▶ _WHAT IS EXPECTED_: Collect every line in the data below that contains the string "Real", and copy each one in full. Case counts.

Top of DATA EXTRACT

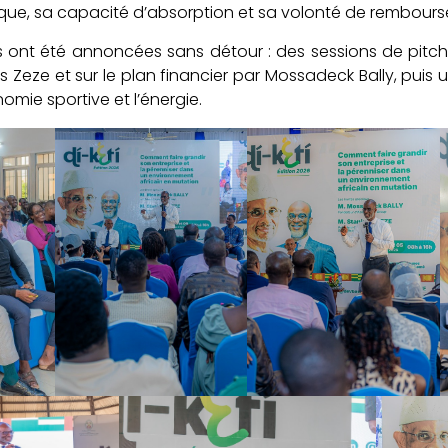
thique, sa capacité d’absorption et sa volonté de rembour
 ont été annoncées sans détour : des sessions de pitc
s Zeze et sur le plan financier par Mossadeck Bally, puis 
onomie sportive et l’énergie.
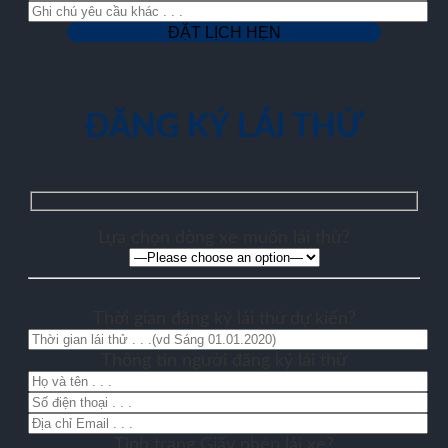
ĐĂNG KÝ LÁI THỬ
Lựa chọn dòng xe muốn lái thử?
Thời gian đăng ký lái thử dự kiến?
Thông tin người đăng ký lái thử
Tình trạng Giấy phép lái xe?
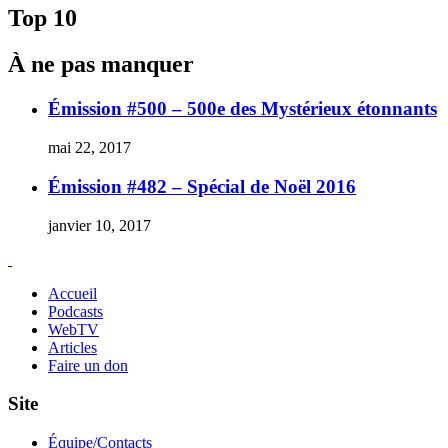
l'article
Top 10
À ne pas manquer
Émission #500 – 500e des Mystérieux étonnants
mai 22, 2017
Émission #482 – Spécial de Noël 2016
janvier 10, 2017
Accueil
Podcasts
WebTV
Articles
Faire un don
Site
Équipe/Contacts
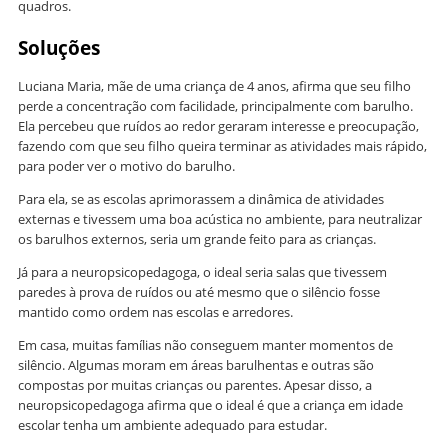
quadros.
Soluções
Luciana Maria, mãe de uma criança de 4 anos, afirma que seu filho
perde a concentração com facilidade, principalmente com barulho.
Ela percebeu que ruídos ao redor geraram interesse e preocupação,
fazendo com que seu filho queira terminar as atividades mais rápido,
para poder ver o motivo do barulho.
Para ela, se as escolas aprimorassem a dinâmica de atividades
externas e tivessem uma boa acústica no ambiente, para neutralizar
os barulhos externos, seria um grande feito para as crianças.
Já para a neuropsicopedagoga, o ideal seria salas que tivessem
paredes à prova de ruídos ou até mesmo que o silêncio fosse
mantido como ordem nas escolas e arredores.
Em casa, muitas famílias não conseguem manter momentos de
silêncio. Algumas moram em áreas barulhentas e outras são
compostas por muitas crianças ou parentes. Apesar disso, a
neuropsicopedagoga afirma que o ideal é que a criança em idade
escolar tenha um ambiente adequado para estudar.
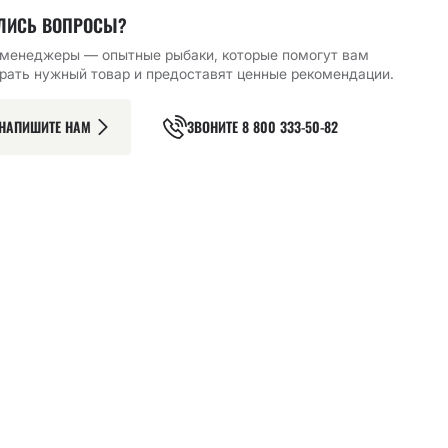
ЛИСЬ ВОПРОСЫ?
менеджеры — опытные рыбаки, которые помогут вам
рать нужный товар и предоставят ценные рекомендации.
НАПИШИТЕ НАМ
ЗВОНИТЕ
8 800 333-50-82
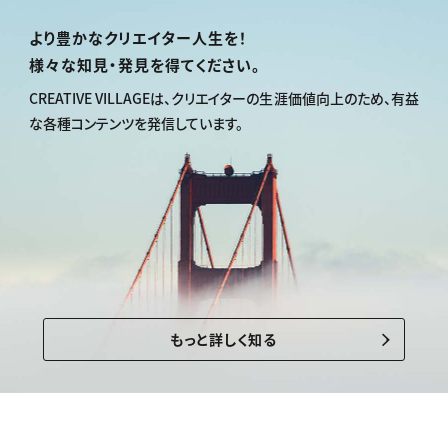
より豊かなクリエイター人生を！
様々な知見・発見を得てください。
CREATIVE VILLAGEは、
クリエイターの生涯価値向上のため、
有益
な各種コンテンツを発信しています。
もっと詳しく知る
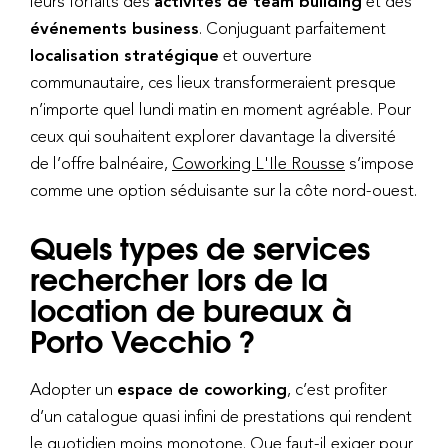
leurs forfaits des
activités de team building
et des
événements business
. Conjuguant parfaitement
localisation stratégique
et ouverture
communautaire, ces lieux transformeraient presque
n’importe quel lundi matin en moment agréable. Pour
ceux qui souhaitent explorer davantage la diversité
de l’offre balnéaire,
Coworking L'Ile Rousse
s’impose
comme une option séduisante sur la côte nord-ouest.
Quels types de services
rechercher lors de la
location de bureaux à
Porto Vecchio ?
Adopter un
espace de coworking
, c’est profiter
d’un catalogue quasi infini de prestations qui rendent
le quotidien moins monotone. Que faut-il exiger pour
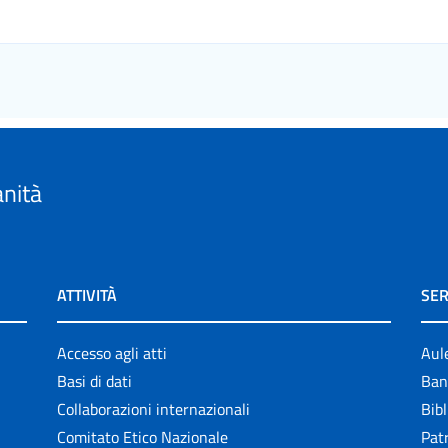
anità
ATTIVITÀ
SER
Accesso agli atti
Aul
Basi di dati
Ban
Collaborazioni internazionali
Bibl
Comitato Etico Nazionale
Patr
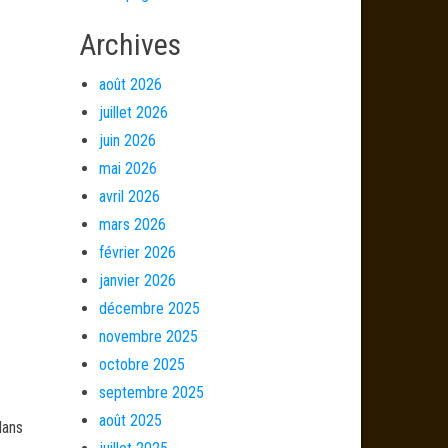
Archives
août 2026
juillet 2026
juin 2026
mai 2026
avril 2026
mars 2026
février 2026
janvier 2026
décembre 2025
novembre 2025
octobre 2025
septembre 2025
août 2025
dans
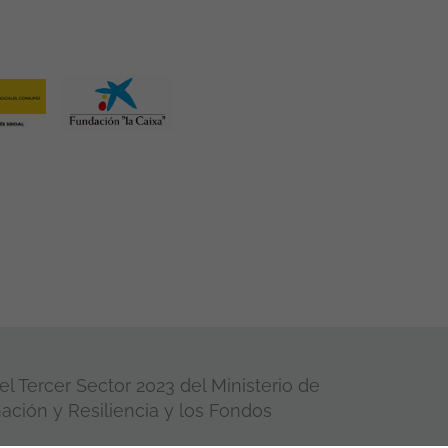
l Tercer Sector 2023 del Ministerio de
ación y Resiliencia y los Fondos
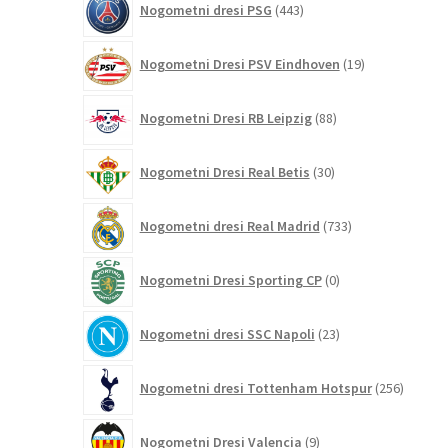
Nogometni dresi PSG
443
izdelkov
19
Nogometni Dresi PSV Eindhoven
19
izdelkov
88
Nogometni Dresi RB Leipzig
88
izdelkov
30
Nogometni Dresi Real Betis
30
izdelkov
733
Nogometni dresi Real Madrid
733
izdelkov
0
Nogometni Dresi Sporting CP
0
izdelkov
23
Nogometni dresi SSC Napoli
23
izdelkov
256
Nogometni dresi Tottenham Hotspur
256
izdelko
9
Nogometni Dresi Valencia
9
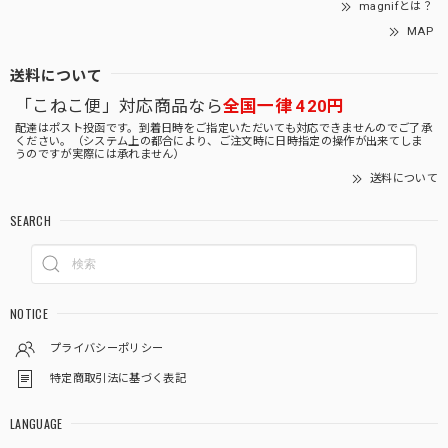
magnifとは？
MAP
送料について
「こねこ便」対応商品なら
全国一律 420円
配達はポスト投函です。到着日時をご指定いただいても対応できませんのでご了承
ください。（システム上の都合により、ご注文時に日時指定の操作が出来てしま
うのですが実際には承れません）
送料について
SEARCH
NOTICE
プライバシーポリシー
特定商取引法に基づく表記
LANGUAGE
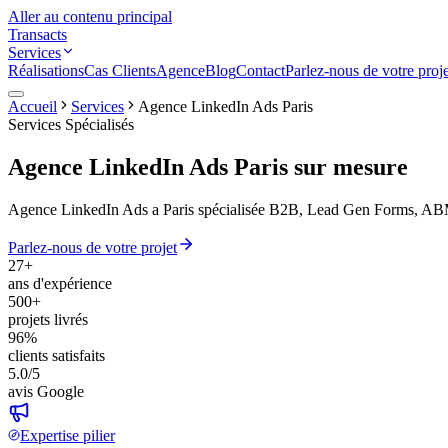
Aller au contenu principal
Transacts
Services
Réalisations
Cas Clients
Agence
Blog
Contact
Parlez-nous de votre proje
Accueil
Services
Agence LinkedIn Ads Paris
Services Spécialisés
Agence LinkedIn Ads Paris
sur mesure
Agence LinkedIn Ads a Paris spécialisée B2B, Lead Gen Forms, ABM, 
Parlez-nous de votre projet
27+
ans d'expérience
500+
projets livrés
96%
clients satisfaits
5.0/5
avis Google
Expertise pilier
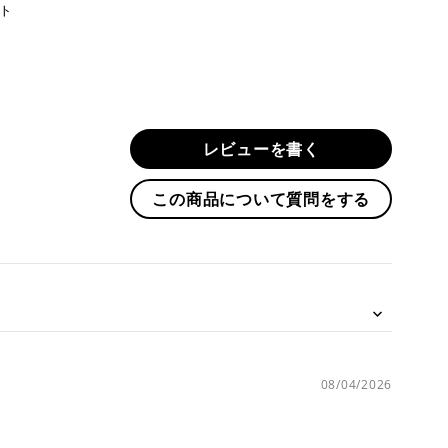
Twitter
ト
に
投
稿
す
る
レビューを書く
この商品について質問をする
08/04/2026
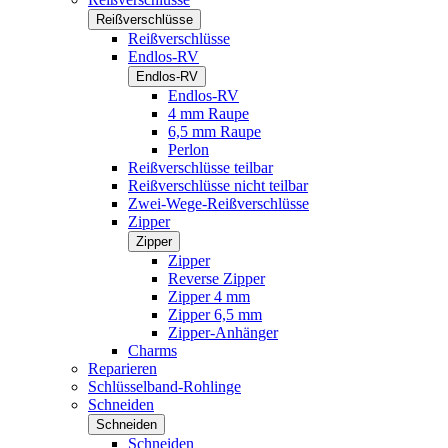
Reißverschlüsse
Reißverschlüsse
Endlos-RV
Endlos-RV
Endlos-RV
4 mm Raupe
6,5 mm Raupe
Perlon
Reißverschlüsse teilbar
Reißverschlüsse nicht teilbar
Zwei-Wege-Reißverschlüsse
Zipper
Zipper
Zipper
Reverse Zipper
Zipper 4 mm
Zipper 6,5 mm
Zipper-Anhänger
Charms
Reparieren
Schlüsselband-Rohlinge
Schneiden
Schneiden
Schneiden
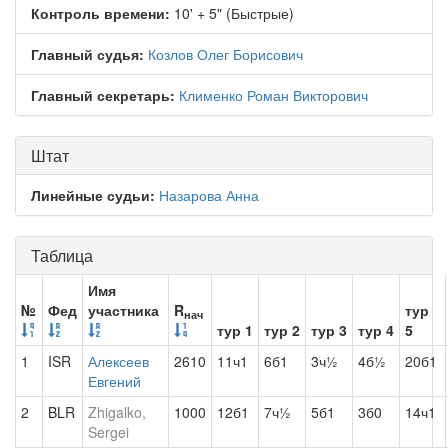
Контроль времени:
10' + 5" (Быстрые)
Главный судья:
Козлов Олег Борисович
Главный секретарь:
Клименко Роман Викторович
Штат
Линейные судьи:
Назарова Анна
Таблица
Имя
№
Фед
участника
R
тур
нач
тур 1
тур 2
тур 3
тур 4
5
1
ISR
Алексеев
2610
11ч1
6б1
3ч½
4б½
20б1
Евгений
2
BLR
Zhigalko,
1000
12б1
7ч½
5б1
3б0
14ч1
Sergei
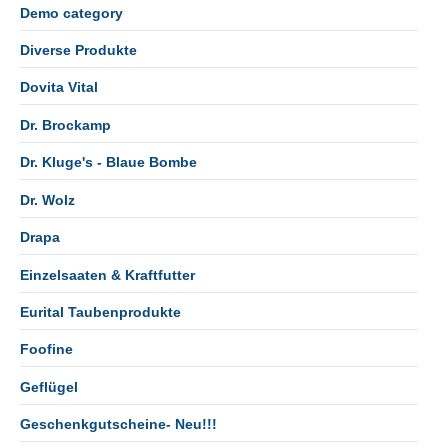
Demo category
Diverse Produkte
Dovita Vital
Dr. Brockamp
Dr. Kluge's - Blaue Bombe
Dr. Wolz
Drapa
Einzelsaaten & Kraftfutter
Eurital Taubenprodukte
Foofine
Geflügel
Geschenkgutscheine- Neu!!!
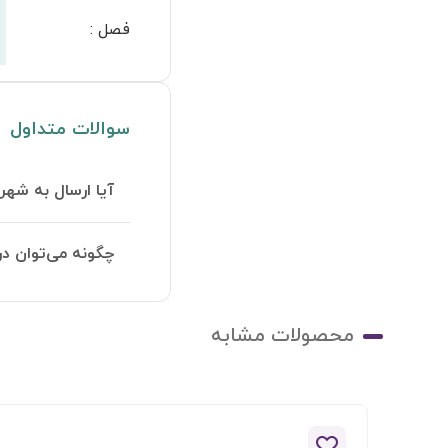
فصل
:
سوالات متداول
آیا ارسال به شهر
چگونه می‌توان در
محصولات مشابه
افزودن به لیست علاقه مندی ها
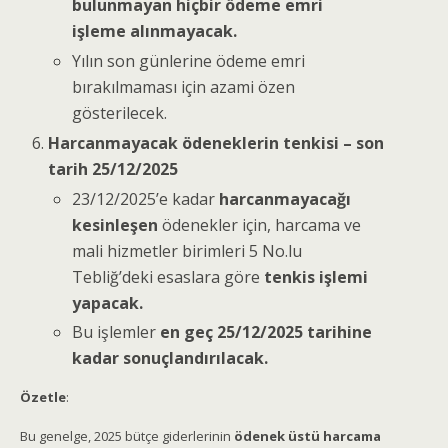
bulunmayan hiçbir ödeme emri
işleme alınmayacak.
Yılın son günlerine ödeme emri
bırakılmaması için azami özen
gösterilecek.
Harcanmayacak ödeneklerin tenkisi – son
tarih 25/12/2025
23/12/2025’e kadar
harcanmayacağı
kesinleşen
ödenekler için, harcama ve
mali hizmetler birimleri 5 No.lu
Tebliğ’deki esaslara göre
tenkis işlemi
yapacak.
Bu işlemler
en geç 25/12/2025 tarihine
kadar sonuçlandırılacak.
Özetle
:
Bu genelge, 2025 bütçe giderlerinin
ödenek üstü harcama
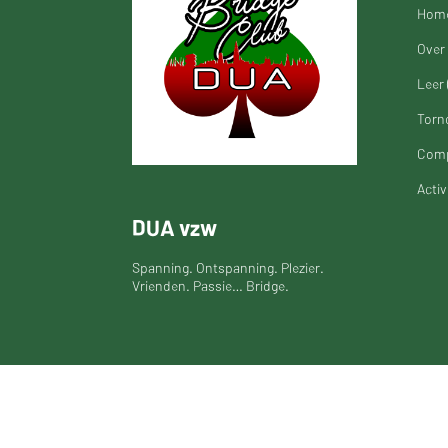
Hom
Over 
Leer 
Torn
Comp
Activ
DUA vzw
Spanning. Ontspanning. Plezier.
Vrienden. Passie… Bridge.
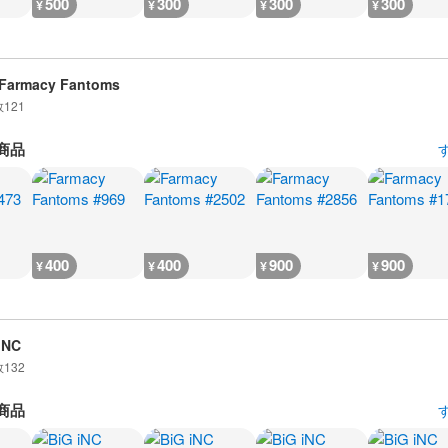
500
300
300
300
¥
¥
¥
¥
Farmacy Fantoms
数
121
商品
400
400
900
900
¥
¥
¥
¥
iNC
数
132
商品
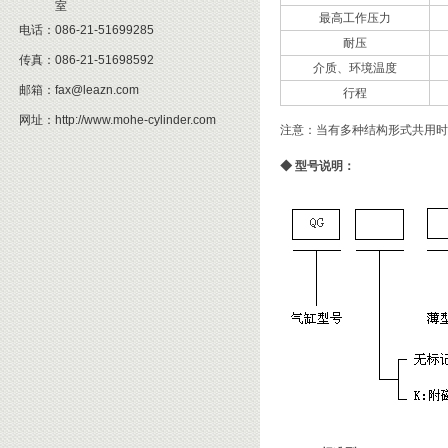
室
最高工作压力
电话：
086-21-51699285
耐压
传真：
086-21-51698592
介质、环境温度
邮箱：
fax@leazn.com
行程
网址：
http://www.mohe-cylinder.com
注意：当有多种结构形式共用时
◆
型号说明：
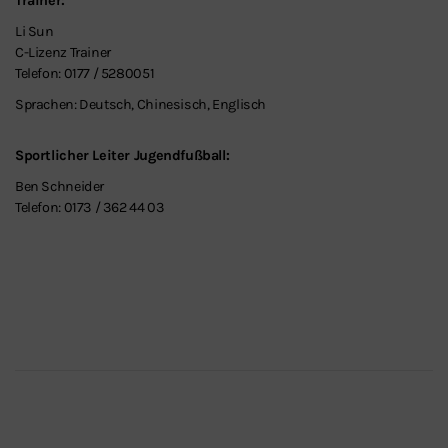
Trainer:
Li Sun
C-Lizenz Trainer
Telefon: 0177 / 5280051
Sprachen: Deutsch, Chinesisch, Englisch
Sportlicher Leiter Jugendfußball:
Ben Schneider
Telefon: 0173 / 362 44 03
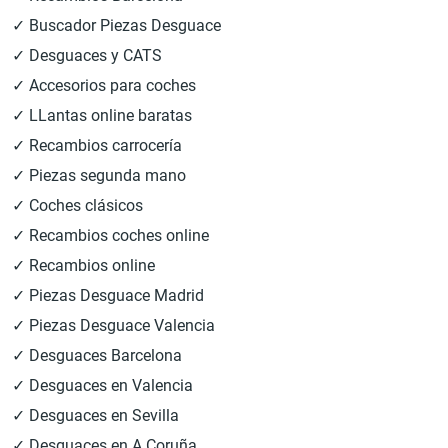
✓ Buscador Piezas Desguace
✓ Desguaces y CATS
✓ Accesorios para coches
✓ LLantas online baratas
✓ Recambios carrocería
✓ Piezas segunda mano
✓ Coches clásicos
✓ Recambios coches online
✓ Recambios online
✓ Piezas Desguace Madrid
✓ Piezas Desguace Valencia
✓ Desguaces Barcelona
✓ Desguaces en Valencia
✓ Desguaces en Sevilla
✓ Desguaces en A Coruña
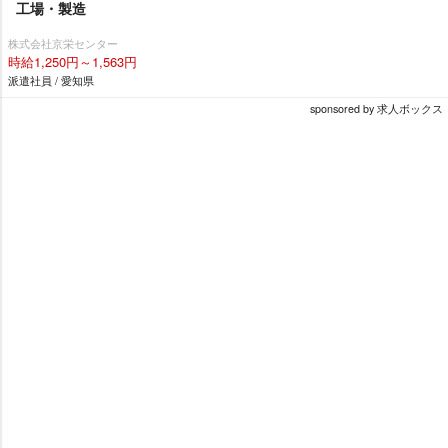
工場・製造
株式会社京栄センター
時給1,250円～1,563円
派遣社員 / 愛知県
sponsored by 求人ボックス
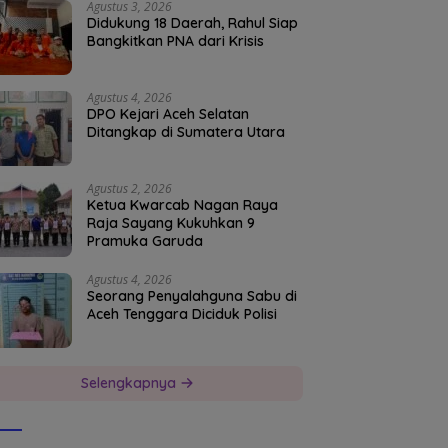
Agustus 3, 2026
Didukung 18 Daerah, Rahul Siap
Bangkitkan PNA dari Krisis
Agustus 4, 2026
DPO Kejari Aceh Selatan
Ditangkap di Sumatera Utara
Agustus 2, 2026
Ketua Kwarcab Nagan Raya
Raja Sayang Kukuhkan 9
Pramuka Garuda
Agustus 4, 2026
Seorang Penyalahguna Sabu di
Aceh Tenggara Diciduk Polisi
Selengkapnya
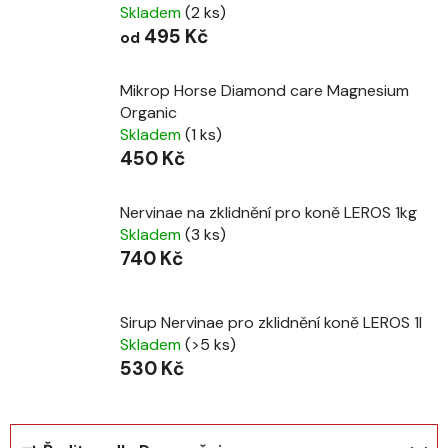
Skladem
(2 ks)
495 Kč
od
Mikrop Horse Diamond care Magnesium
Organic
Skladem
(1 ks)
450 Kč
Nervinae na zklidnění pro koně LEROS 1kg
Skladem
(3 ks)
740 Kč
Sirup Nervinae pro zklidnění koně LEROS 1l
Skladem
(>5 ks)
530 Kč
Ř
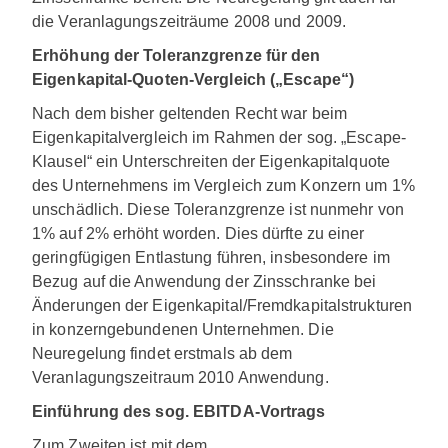
die Veranlagungszeiträume 2008 und 2009.
Erhöhung der Toleranzgrenze für den
Eigenkapital-Quoten-Vergleich („Escape“)
Nach dem bisher geltenden Recht war beim
Eigenkapitalvergleich im Rahmen der sog. „Escape-
Klausel“ ein Unterschreiten der Eigenkapitalquote
des Unternehmens im Vergleich zum Konzern um 1%
unschädlich. Diese Toleranzgrenze ist nunmehr von
1% auf 2% erhöht worden. Dies dürfte zu einer
geringfügigen Entlastung führen, insbesondere im
Bezug auf die Anwendung der Zinsschranke bei
Änderungen der Eigenkapital/Fremdkapitalstrukturen
in konzerngebundenen Unternehmen. Die
Neuregelung findet erstmals ab dem
Veranlagungszeitraum 2010 Anwendung.
Einführung des sog. EBITDA-Vortrags
Zum Zweiten ist mit dem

Bottom of DATA EXTRACT

▶ _COMPLETED TASK_:
Nogometni Dresi Real Betis
Nogometni dresi Real Madrid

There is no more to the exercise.